73 Million At Expo

The Shanghai World Expo 2010 closed Oct. 31 with a ceremony presided over by Chinese Premier Wen Jiabao.

In his closing remarks, Wen said that “one day at the Expo is more rewarding than 10 years of reading.” Pointing out that the event was the first World Expo in a developing country, the premier added that “the success of the Expo has strengthened China’s confidence and resolve to pursue reform and open up.”

Organizers say that 73 million people visited the Expo since it opened in May, the vast majority of them Chinese who reportedly flocked to the event to sample countries they will probably never have a chance to visit.

The most popular international pavilions were said to be Saudi Arabia, Japan, Germany and Spain, though none were as packed as China’s own.
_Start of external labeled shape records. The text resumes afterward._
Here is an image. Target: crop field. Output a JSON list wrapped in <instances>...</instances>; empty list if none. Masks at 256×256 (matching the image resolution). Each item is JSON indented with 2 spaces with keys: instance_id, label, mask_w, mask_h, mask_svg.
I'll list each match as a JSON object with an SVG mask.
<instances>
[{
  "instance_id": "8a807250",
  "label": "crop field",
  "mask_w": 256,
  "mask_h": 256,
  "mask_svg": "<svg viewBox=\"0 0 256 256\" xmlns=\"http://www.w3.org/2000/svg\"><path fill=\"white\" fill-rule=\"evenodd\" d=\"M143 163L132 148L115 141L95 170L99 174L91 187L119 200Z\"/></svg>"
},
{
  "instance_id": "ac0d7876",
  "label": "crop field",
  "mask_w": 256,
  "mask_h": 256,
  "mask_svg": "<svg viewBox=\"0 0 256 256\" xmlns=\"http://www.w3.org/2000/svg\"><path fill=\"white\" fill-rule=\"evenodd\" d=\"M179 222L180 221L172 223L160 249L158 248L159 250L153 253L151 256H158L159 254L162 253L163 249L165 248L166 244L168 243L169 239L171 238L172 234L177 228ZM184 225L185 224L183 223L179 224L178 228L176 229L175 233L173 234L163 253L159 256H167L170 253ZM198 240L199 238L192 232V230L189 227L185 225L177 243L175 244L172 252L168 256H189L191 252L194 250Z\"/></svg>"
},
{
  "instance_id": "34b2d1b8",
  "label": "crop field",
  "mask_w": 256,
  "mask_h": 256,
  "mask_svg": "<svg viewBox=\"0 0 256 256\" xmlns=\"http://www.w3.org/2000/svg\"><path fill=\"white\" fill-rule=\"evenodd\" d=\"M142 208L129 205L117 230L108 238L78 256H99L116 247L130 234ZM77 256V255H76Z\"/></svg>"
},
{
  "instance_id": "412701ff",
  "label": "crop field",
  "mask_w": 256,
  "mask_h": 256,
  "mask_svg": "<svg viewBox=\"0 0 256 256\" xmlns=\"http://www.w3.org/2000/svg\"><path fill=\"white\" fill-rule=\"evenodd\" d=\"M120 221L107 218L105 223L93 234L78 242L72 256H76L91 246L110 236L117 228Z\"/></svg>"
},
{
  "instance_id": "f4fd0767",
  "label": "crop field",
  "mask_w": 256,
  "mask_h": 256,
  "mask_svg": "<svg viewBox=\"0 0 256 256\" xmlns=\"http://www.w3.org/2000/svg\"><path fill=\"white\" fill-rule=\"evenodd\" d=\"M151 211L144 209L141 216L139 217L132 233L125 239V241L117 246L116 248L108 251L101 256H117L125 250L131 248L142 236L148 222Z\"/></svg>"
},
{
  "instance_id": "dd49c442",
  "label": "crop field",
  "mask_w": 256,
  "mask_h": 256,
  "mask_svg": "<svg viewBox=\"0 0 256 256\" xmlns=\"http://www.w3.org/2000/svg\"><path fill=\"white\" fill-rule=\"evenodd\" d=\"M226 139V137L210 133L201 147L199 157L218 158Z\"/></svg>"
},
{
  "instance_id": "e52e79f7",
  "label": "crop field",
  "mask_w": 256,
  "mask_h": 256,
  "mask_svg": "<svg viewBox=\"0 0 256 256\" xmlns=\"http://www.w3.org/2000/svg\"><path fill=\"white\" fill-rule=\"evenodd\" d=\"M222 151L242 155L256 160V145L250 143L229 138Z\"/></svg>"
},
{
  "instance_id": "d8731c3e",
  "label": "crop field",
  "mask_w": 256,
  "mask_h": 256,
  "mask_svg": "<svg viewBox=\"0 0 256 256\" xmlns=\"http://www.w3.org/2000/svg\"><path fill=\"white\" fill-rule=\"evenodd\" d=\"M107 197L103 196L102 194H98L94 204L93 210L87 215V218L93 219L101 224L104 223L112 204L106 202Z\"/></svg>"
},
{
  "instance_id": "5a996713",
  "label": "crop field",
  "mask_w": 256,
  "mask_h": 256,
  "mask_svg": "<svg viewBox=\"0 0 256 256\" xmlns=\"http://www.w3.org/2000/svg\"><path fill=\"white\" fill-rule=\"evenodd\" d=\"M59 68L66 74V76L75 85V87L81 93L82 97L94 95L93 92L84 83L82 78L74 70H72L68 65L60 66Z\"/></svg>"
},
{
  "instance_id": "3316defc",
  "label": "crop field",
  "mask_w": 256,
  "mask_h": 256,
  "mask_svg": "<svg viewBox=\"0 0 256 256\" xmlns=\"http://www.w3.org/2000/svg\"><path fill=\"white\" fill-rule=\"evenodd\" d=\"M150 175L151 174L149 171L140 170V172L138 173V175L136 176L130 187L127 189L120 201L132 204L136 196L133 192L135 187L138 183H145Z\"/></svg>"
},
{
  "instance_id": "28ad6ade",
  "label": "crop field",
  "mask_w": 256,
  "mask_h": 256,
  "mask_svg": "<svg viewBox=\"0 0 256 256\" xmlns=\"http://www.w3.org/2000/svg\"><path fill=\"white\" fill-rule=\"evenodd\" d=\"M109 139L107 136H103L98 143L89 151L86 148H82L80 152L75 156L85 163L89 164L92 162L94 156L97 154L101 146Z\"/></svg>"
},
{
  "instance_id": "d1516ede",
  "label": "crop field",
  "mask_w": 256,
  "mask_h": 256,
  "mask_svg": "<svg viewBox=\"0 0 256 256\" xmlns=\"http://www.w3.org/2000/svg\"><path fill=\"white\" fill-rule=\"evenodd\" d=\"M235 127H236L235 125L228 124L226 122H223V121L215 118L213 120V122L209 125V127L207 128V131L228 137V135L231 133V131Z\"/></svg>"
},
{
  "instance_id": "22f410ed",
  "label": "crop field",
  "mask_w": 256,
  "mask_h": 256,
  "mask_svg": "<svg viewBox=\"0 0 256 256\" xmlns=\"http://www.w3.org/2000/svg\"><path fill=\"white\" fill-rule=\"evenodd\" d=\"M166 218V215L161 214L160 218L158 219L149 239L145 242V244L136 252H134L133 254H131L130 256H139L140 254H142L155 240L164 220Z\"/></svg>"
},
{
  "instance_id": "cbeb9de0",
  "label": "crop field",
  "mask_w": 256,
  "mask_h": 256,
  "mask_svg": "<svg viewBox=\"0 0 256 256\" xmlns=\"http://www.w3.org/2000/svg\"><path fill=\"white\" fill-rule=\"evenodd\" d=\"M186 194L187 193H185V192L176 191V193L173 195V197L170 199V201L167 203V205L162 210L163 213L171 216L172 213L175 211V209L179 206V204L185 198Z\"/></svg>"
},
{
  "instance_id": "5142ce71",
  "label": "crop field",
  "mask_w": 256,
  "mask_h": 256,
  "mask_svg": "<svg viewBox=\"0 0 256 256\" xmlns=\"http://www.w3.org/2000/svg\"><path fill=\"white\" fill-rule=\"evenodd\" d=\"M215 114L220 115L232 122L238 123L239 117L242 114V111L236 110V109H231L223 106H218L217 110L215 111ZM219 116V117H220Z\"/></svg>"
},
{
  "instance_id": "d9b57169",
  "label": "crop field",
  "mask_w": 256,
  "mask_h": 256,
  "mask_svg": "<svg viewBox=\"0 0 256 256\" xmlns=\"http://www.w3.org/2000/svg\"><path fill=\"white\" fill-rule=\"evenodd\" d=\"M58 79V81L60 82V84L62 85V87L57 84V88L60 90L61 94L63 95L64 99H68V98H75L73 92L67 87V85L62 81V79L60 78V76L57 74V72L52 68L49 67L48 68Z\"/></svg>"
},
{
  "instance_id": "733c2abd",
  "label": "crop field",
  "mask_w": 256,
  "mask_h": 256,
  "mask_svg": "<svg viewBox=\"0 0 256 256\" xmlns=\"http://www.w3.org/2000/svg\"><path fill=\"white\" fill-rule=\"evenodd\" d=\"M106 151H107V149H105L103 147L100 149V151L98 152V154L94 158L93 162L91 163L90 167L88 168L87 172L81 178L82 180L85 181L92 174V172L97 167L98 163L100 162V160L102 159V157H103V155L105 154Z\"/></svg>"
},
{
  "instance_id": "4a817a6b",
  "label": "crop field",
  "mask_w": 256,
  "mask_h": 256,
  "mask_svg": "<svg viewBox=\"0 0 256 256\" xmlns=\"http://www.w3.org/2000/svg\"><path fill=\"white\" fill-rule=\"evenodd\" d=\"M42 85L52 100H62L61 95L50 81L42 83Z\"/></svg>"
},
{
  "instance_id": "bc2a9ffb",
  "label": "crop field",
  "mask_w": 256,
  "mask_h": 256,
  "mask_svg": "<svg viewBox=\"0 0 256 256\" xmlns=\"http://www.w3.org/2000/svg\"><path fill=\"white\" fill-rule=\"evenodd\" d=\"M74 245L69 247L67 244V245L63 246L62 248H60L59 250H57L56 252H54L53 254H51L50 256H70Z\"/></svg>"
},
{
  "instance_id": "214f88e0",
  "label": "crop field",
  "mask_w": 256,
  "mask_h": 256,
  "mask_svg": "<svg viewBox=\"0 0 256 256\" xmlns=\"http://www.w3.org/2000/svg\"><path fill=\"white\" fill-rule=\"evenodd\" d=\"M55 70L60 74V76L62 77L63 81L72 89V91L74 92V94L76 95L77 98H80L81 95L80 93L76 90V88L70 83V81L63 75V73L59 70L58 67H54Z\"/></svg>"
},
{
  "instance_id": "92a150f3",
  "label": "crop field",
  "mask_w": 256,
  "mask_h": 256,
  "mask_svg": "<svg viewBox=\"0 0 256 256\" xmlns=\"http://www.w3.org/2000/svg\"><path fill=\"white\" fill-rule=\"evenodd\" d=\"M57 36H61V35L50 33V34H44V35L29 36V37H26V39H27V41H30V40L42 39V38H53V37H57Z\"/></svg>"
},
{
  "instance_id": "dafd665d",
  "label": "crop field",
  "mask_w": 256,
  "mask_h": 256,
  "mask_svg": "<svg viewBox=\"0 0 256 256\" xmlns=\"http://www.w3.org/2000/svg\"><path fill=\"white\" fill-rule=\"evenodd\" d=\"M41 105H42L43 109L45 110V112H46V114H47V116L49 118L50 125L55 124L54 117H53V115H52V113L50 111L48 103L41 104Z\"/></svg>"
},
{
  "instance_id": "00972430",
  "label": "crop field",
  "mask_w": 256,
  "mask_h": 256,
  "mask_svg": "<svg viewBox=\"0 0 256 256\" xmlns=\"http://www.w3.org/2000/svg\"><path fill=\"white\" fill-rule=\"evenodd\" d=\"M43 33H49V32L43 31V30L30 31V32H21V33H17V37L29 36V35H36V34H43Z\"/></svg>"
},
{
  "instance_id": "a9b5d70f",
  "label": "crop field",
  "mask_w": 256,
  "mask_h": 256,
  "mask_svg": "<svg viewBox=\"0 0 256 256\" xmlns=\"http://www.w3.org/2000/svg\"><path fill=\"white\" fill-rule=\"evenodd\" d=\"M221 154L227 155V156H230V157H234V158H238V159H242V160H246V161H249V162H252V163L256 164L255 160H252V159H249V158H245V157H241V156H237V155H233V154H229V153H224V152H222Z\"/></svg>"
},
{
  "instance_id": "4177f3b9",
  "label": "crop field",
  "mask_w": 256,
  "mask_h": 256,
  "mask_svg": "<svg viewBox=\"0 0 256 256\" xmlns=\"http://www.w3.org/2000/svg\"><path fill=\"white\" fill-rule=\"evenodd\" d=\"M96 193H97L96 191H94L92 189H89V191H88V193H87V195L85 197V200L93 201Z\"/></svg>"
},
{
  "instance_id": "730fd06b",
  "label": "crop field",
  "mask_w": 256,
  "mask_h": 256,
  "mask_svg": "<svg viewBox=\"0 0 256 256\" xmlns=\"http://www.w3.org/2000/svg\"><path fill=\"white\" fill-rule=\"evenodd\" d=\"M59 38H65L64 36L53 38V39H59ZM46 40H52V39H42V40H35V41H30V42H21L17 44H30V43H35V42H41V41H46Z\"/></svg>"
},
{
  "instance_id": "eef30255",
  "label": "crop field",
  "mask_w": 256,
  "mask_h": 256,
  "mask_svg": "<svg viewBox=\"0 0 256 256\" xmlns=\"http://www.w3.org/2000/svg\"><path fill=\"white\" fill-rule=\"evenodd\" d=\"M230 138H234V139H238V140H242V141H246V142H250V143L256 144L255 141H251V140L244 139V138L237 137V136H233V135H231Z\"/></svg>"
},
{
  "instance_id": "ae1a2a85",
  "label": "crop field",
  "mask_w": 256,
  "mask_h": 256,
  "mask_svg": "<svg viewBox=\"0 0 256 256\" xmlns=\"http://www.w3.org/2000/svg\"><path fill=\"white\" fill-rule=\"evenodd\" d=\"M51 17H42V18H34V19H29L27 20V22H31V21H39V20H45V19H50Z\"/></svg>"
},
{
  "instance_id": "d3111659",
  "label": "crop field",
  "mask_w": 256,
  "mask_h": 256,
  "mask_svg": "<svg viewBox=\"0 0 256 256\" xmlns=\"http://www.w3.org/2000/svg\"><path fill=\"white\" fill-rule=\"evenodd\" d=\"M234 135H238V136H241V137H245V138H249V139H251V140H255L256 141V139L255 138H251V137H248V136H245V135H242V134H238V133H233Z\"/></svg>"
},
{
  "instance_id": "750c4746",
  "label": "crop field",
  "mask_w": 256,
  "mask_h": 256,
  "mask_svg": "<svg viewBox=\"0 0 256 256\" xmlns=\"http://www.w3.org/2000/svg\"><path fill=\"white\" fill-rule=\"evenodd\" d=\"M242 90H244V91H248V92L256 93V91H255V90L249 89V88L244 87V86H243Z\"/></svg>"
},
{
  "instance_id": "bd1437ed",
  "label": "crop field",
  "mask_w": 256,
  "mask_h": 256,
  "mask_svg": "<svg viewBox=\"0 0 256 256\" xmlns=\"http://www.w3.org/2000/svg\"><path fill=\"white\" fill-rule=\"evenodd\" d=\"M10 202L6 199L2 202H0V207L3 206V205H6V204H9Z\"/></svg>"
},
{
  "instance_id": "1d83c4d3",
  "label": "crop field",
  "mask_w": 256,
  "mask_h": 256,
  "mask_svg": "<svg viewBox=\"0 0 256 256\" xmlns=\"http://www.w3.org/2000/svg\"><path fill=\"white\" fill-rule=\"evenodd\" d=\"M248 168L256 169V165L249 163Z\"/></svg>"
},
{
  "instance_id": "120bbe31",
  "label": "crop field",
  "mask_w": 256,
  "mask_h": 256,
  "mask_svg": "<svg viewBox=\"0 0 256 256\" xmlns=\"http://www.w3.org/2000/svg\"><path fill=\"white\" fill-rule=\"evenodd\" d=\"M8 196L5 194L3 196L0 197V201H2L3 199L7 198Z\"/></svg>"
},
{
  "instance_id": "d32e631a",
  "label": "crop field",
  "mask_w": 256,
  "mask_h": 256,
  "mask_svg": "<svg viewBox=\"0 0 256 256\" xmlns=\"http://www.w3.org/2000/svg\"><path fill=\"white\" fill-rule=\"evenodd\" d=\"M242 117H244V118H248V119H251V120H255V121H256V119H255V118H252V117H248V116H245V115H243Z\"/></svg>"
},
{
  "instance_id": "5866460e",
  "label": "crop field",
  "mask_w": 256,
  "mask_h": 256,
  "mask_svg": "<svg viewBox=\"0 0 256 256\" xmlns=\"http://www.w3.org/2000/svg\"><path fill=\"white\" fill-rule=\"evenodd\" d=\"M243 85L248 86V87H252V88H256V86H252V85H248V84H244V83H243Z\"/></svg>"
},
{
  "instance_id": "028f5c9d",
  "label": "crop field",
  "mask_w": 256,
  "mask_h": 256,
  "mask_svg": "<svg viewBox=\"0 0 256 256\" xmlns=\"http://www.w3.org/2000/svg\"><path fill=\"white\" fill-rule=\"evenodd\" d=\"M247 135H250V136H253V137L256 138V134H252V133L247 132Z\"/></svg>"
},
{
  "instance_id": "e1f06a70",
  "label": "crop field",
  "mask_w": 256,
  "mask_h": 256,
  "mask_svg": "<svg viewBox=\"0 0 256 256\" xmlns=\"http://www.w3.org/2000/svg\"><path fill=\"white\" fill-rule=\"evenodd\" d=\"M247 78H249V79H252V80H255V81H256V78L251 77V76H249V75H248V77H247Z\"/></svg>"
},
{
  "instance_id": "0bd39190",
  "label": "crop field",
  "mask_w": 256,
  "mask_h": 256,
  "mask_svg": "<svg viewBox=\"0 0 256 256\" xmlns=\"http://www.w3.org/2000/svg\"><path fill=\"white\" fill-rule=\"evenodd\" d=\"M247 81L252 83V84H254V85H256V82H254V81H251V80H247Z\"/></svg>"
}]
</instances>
Because of massive ticket demand early on, the Expo devised a timed ticketing system to ease the flow of people into the China Pavilion, a system that was eventually adopted by other pavilions.

The city of Shanghai was transformed by the Expo and will likely see growth of more than 8.5 percent this year.

Bloomberg reports that $44 billion was spent on a downtown fairground, five new metro lines, a new airport terminal and improved roads.

Of the pavilions, only China’s will remain, though there are rumors that the city of Shanghai may opt to keep some of the others.
Great Britain has already begun dismantling its pavilion and even started auctioning off 8,000 acrylic rods taken from its “seed cathedral.”